When the whole world looks to be collapsing in chaos, it is sometimes tempting to just give up, roll oneself into a ball and hide underneath the covers until the storm has passed. Indeed, various parts of the administration seem to have adopted this strategy recently.
But for those of us totally committed to China and the Hong Kong SAR, giving up is simply not an option. We have to plan a way out of the current mess and aim for solutions.
All the major players have made serious errors in handling Hong Kong affairs in recent years. Both the Central People’s Government and the local administration have been far too conservative in their policies on political reform. As a result, there is now a complete disconnect between the younger generation and the existing political machinery. When a major issue arises, the young take to the streets because they cannot see any alternative way to get their point across. The CPG thus has complete control of the SAR’s political system but it doesn’t work. What it should be aiming for is adequate control over a system that does.
The local administration has been far too ready to undertake fake or skimpy public consultation exercises, and to fudge the findings. Five years ago, the conclusion on political reform was that a highly restrictive method of choosing the chief executive was fine, and there was no need for any immediate reform of the Legislative Council. This time around less than three weeks was allowed for the most important subject for a generation and the reported conclusion misread community reaction by a country mile.

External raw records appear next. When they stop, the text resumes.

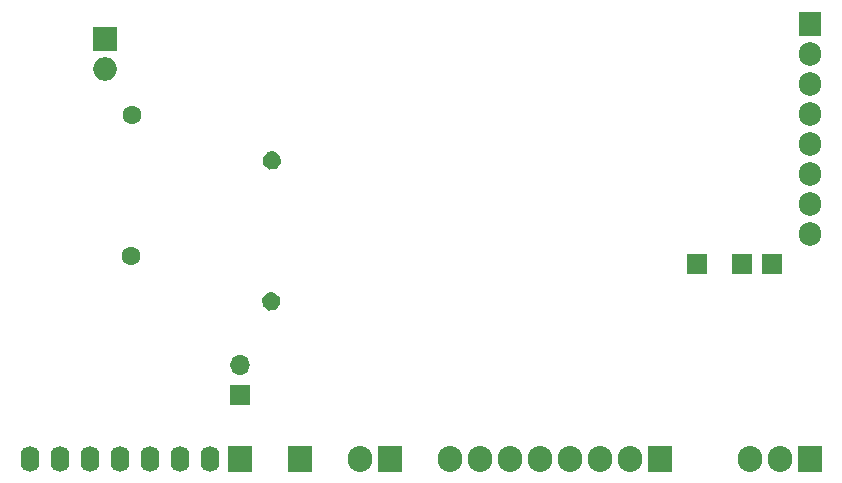
<source format=gbr>
%TF.GenerationSoftware,KiCad,Pcbnew,(5.1.8)-1*%
%TF.CreationDate,2025-01-07T13:33:42+03:00*%
%TF.ProjectId,Reg,5265672e-6b69-4636-9164-5f7063625858,rev?*%
%TF.SameCoordinates,Original*%
%TF.FileFunction,Soldermask,Bot*%
%TF.FilePolarity,Negative*%
%FSLAX46Y46*%
G04 Gerber Fmt 4.6, Leading zero omitted, Abs format (unit mm)*
G04 Created by KiCad (PCBNEW (5.1.8)-1) date 2025-01-07 13:33:42*
%MOMM*%
%LPD*%
G01*
G04 APERTURE LIST*
%ADD10O,1.900000X2.000000*%
%ADD11R,1.900000X2.000000*%
%ADD12R,1.700000X1.700000*%
%ADD13C,1.600000*%
%ADD14R,2.100000X2.200000*%
%ADD15O,1.600000X2.200000*%
%ADD16O,2.100000X2.200000*%
%ADD17O,2.000000X2.000000*%
%ADD18R,2.000000X2.000000*%
%ADD19O,1.700000X1.700000*%
G04 APERTURE END LIST*
D10*
%TO.C,J11*%
X119380000Y-34290000D03*
X119380000Y-31750000D03*
X119380000Y-29210000D03*
X119380000Y-26670000D03*
X119380000Y-24130000D03*
X119380000Y-21590000D03*
X119380000Y-19050000D03*
D11*
X119380000Y-16510000D03*
%TD*%
D12*
%TO.C,J10*%
X113665000Y-36830000D03*
%TD*%
%TO.C,J9*%
X109855000Y-36830000D03*
%TD*%
%TO.C,J8*%
X116205000Y-36830000D03*
%TD*%
%TO.C,C3*%
G36*
G01*
X73039861Y-39810498D02*
X73039861Y-39810498D01*
G75*
G02*
X74047920Y-39296867I760845J-247214D01*
G01*
X74047920Y-39296867D01*
G75*
G02*
X74561551Y-40304926I-247214J-760845D01*
G01*
X74561551Y-40304926D01*
G75*
G02*
X73553492Y-40818557I-760845J247214D01*
G01*
X73553492Y-40818557D01*
G75*
G02*
X73039861Y-39810498I247214J760845D01*
G01*
G37*
D13*
X61912500Y-36195000D03*
%TD*%
%TO.C,C1*%
G36*
G01*
X73103361Y-27872498D02*
X73103361Y-27872498D01*
G75*
G02*
X74111420Y-27358867I760845J-247214D01*
G01*
X74111420Y-27358867D01*
G75*
G02*
X74625051Y-28366926I-247214J-760845D01*
G01*
X74625051Y-28366926D01*
G75*
G02*
X73616992Y-28880557I-760845J247214D01*
G01*
X73616992Y-28880557D01*
G75*
G02*
X73103361Y-27872498I247214J760845D01*
G01*
G37*
X61976000Y-24257000D03*
%TD*%
D14*
%TO.C,J1*%
X71120000Y-53340000D03*
D15*
X68580000Y-53340000D03*
X66040000Y-53340000D03*
X63500000Y-53340000D03*
X60960000Y-53340000D03*
X58420000Y-53340000D03*
X55880000Y-53340000D03*
X53340000Y-53340000D03*
%TD*%
D16*
%TO.C,J2*%
X88900000Y-53340000D03*
X91440000Y-53340000D03*
X93980000Y-53340000D03*
X96520000Y-53340000D03*
X99060000Y-53340000D03*
X101600000Y-53340000D03*
X104140000Y-53340000D03*
D14*
X106680000Y-53340000D03*
%TD*%
%TO.C,J3*%
X83820000Y-53340000D03*
D16*
X81280000Y-53340000D03*
%TD*%
D14*
%TO.C,J4*%
X119380000Y-53340000D03*
D16*
X116840000Y-53340000D03*
X114300000Y-53340000D03*
%TD*%
D17*
%TO.C,J5*%
X59690000Y-20320000D03*
D18*
X59690000Y-17780000D03*
%TD*%
D12*
%TO.C,J6*%
X71120000Y-47942500D03*
D19*
X71120000Y-45402500D03*
%TD*%
D14*
%TO.C,J7*%
X76200000Y-53340000D03*
%TD*%
M02*

</source>
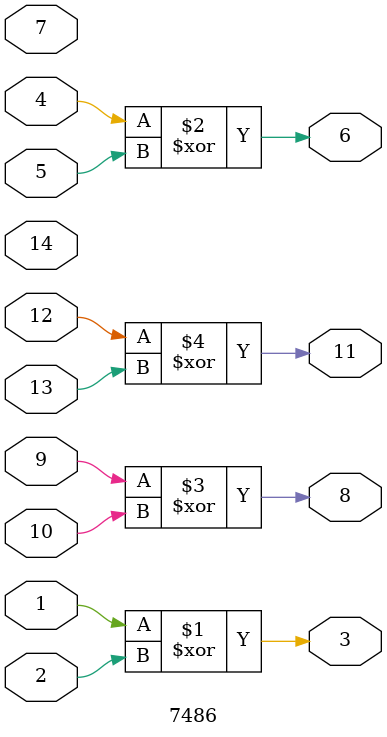
<source format=v>
/* 7486 Quad 2-bit XOR
 * worse case delay of 30ns
 */
`timescale 1 ns / 100 ps
module \7486 (\1 , \2 , \3 , \4 , \5 , \6 , \7 , \8 , \9 , \10 , \11 , \12 , \13 , \14 );
   input \1 , \2 , \4 , \5 , \7 , \9 , \10 , \12 , \13 , \14 ;
   output \3 , \6 , \8 , \11 ;

   assign #30  \3 = \1 ^ \2 ;
   assign #30  \6 = \4 ^ \5 ;
   assign #30  \8 = \9 ^ \10 ;
   assign #30 \11 = \12 ^ \13 ;

endmodule

</source>
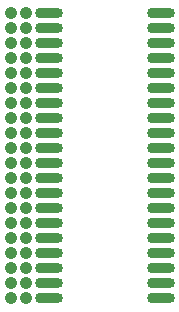
<source format=gbr>
G04 #@! TF.GenerationSoftware,KiCad,Pcbnew,7.0.6-0*
G04 #@! TF.CreationDate,2023-09-15T02:22:18-04:00*
G04 #@! TF.ProjectId,RAM Module,52414d20-4d6f-4647-956c-652e6b696361,1*
G04 #@! TF.SameCoordinates,Original*
G04 #@! TF.FileFunction,Soldermask,Bot*
G04 #@! TF.FilePolarity,Negative*
%FSLAX46Y46*%
G04 Gerber Fmt 4.6, Leading zero omitted, Abs format (unit mm)*
G04 Created by KiCad (PCBNEW 7.0.6-0) date 2023-09-15 02:22:18*
%MOMM*%
%LPD*%
G01*
G04 APERTURE LIST*
G04 Aperture macros list*
%AMRoundRect*
0 Rectangle with rounded corners*
0 $1 Rounding radius*
0 $2 $3 $4 $5 $6 $7 $8 $9 X,Y pos of 4 corners*
0 Add a 4 corners polygon primitive as box body*
4,1,4,$2,$3,$4,$5,$6,$7,$8,$9,$2,$3,0*
0 Add four circle primitives for the rounded corners*
1,1,$1+$1,$2,$3*
1,1,$1+$1,$4,$5*
1,1,$1+$1,$6,$7*
1,1,$1+$1,$8,$9*
0 Add four rect primitives between the rounded corners*
20,1,$1+$1,$2,$3,$4,$5,0*
20,1,$1+$1,$4,$5,$6,$7,0*
20,1,$1+$1,$6,$7,$8,$9,0*
20,1,$1+$1,$8,$9,$2,$3,0*%
G04 Aperture macros list end*
%ADD10C,1.076000*%
%ADD11RoundRect,0.328000X-0.835000X-0.072500X0.835000X-0.072500X0.835000X0.072500X-0.835000X0.072500X0*%
G04 APERTURE END LIST*
D10*
X144730000Y-111080000D03*
X144730000Y-109810000D03*
X144730000Y-108540000D03*
X144730000Y-107270000D03*
X144730000Y-106000000D03*
X144730000Y-104730000D03*
X144730000Y-103460000D03*
X144730000Y-102190000D03*
X144730000Y-100920000D03*
X144730000Y-99650000D03*
X144730000Y-98380000D03*
X144730000Y-97110000D03*
X144730000Y-95840000D03*
X144730000Y-94570000D03*
X144730000Y-93300000D03*
X144730000Y-92030000D03*
X144730000Y-90760000D03*
X144730000Y-89490000D03*
X144730000Y-88220000D03*
X144730000Y-86950000D03*
X143460000Y-86950000D03*
X143460000Y-88220000D03*
X143460000Y-89490000D03*
X143460000Y-90760000D03*
X143460000Y-92030000D03*
X143460000Y-93300000D03*
X143460000Y-94570000D03*
X143460000Y-95840000D03*
X143460000Y-97110000D03*
X143460000Y-98380000D03*
X143460000Y-99650000D03*
X143460000Y-100920000D03*
X143460000Y-102190000D03*
X143460000Y-103460000D03*
X143460000Y-104730000D03*
X143460000Y-106000000D03*
X143460000Y-107270000D03*
X143460000Y-108540000D03*
X143460000Y-109810000D03*
X143460000Y-111080000D03*
D11*
X146740000Y-111080000D03*
X146740000Y-109810000D03*
X146740000Y-108540000D03*
X146740000Y-107270000D03*
X146740000Y-106000000D03*
X146740000Y-104730000D03*
X146740000Y-103460000D03*
X146740000Y-102190000D03*
X146740000Y-100920000D03*
X146740000Y-99650000D03*
X146740000Y-98380000D03*
X146740000Y-97110000D03*
X146740000Y-95840000D03*
X146740000Y-94570000D03*
X146740000Y-93300000D03*
X146740000Y-92030000D03*
X146740000Y-90760000D03*
X146740000Y-89490000D03*
X146740000Y-88220000D03*
X146740000Y-86950000D03*
X156190000Y-86950000D03*
X156190000Y-88220000D03*
X156190000Y-89490000D03*
X156190000Y-90760000D03*
X156190000Y-92030000D03*
X156190000Y-93300000D03*
X156190000Y-94570000D03*
X156190000Y-95840000D03*
X156190000Y-97110000D03*
X156190000Y-98380000D03*
X156190000Y-99650000D03*
X156190000Y-100920000D03*
X156190000Y-102190000D03*
X156190000Y-103460000D03*
X156190000Y-104730000D03*
X156190000Y-106000000D03*
X156190000Y-107270000D03*
X156190000Y-108540000D03*
X156190000Y-109810000D03*
X156190000Y-111080000D03*
M02*

</source>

One of the most dramatic effects of the recent upheaval in Hong Kong has been the spillover into Taiwan politics. In early 2019, opinion polls on the island showed the incumbent leader Tsai Ing-wen would not be the strongest candidate for the Democratic Progressive Party in the next general election set for January 2020. Rather her fellow party member William Lai would stand a better chance. Both had resigned their party posts following the 2018 local election results when the DPP’s share of the popular vote had dropped from 58 to 39 per cent and it lost control of 13 cities and counties it had previously held.
Final polling of party members took place during the period 10 to 13 June when the demonstrations in Hong Kong were getting into their stride. The biggest march since 1997 had taken place on the ninth and the complete surrounding of Legco on the evening of the 12th. Against that background Tsai went on to beat Lai by eight percentage points and become the party’s candidate.
The effect on the rival Kuomintang party – widely seen as more China friendly -- has been no less striking. The five candidates competing for the nomination have all been busy distancing themselves from the “one country, two systems” formula that had been devised by then paramount leader Deng Xiaoping precisely to bring Taiwan back into the greater China fold. One-time front runner Kaohsiung mayor Han Kuo-yu said it would apply on the island “over my dead body”. Foxconn billionaire Terry Gou Tai-ming said it had “failed in Hong Kong”.
Latest polls, which had previously shown Han with a healthy lead over any DPP candidate, show the race for the top job as neck and neck. Tsai has a real chance of being re-elected.
Even potential third party candidate Ko Wei-je ruled out the formula, saying it would not be supported on the island. So the turmoil in Hong Kong has contributed to a situation where the entire political elite in Taiwan see peaceful reunion under the one country, two systems formula as a non-starter.
How then can we achieve reunification which president Xi Jinping said earlier this year was the inevitable outcome? No-one is advocating use of force. Quite apart from the huge expense of overcoming logistic difficulties, the death of large numbers of fellow citizens is not a recipe for a harmonious society.
If the origin of the problem is perceived failure of the model in Hong Kong, then obviously the way forward must begin by creating an unmistakeable success. The first step should be the introduction of universal suffrage for the chief executive election at the next opportunity in 2022. This will involve some hard bargaining and compromise all round. The CPG has already said there should be no more than three candidates, all pre-approved by Beijing. It may not be willing to accept a complete reversal of its own previous decision, but surely there is scope for a revamp of the election committee membership to make it more representative of the community (why do a handful of farmers and fishermen have more members than the tens of thousands of accountants, for example).
The burden of proof could also be reversed. Instead of requiring majority approval for any candidate, a nominee could be deemed to be approved unless a majority vetoed him.
Reforms at the CE level must be accompanied by a firm plan to scrap the 30 sector-based functional constituencies. It might be too much to do this in one fell swoop, but 10 could be converted to general constituencies for each election cycle.
Such a bold package would create a clear impression that Hong Kong had a democratic future. It should reassure local citizens, including the younger generation, that the concept of Hong Kong people ruling Hong Kong was within our grasp. It should also reassure Taiwan citizens that Hong Kong was moving closer to their model of governance and “one country, two systems” did not mean dragging them backwards towards ours.
Once a more representative government was in place, it could revisit the vexed subject of national security legislation and even, one day, extradition.
Getting approval for a revamp on this scale would not be easy and would require great courage and much hard work. But it’s either this or say goodbye to Taiwan for at least a generation.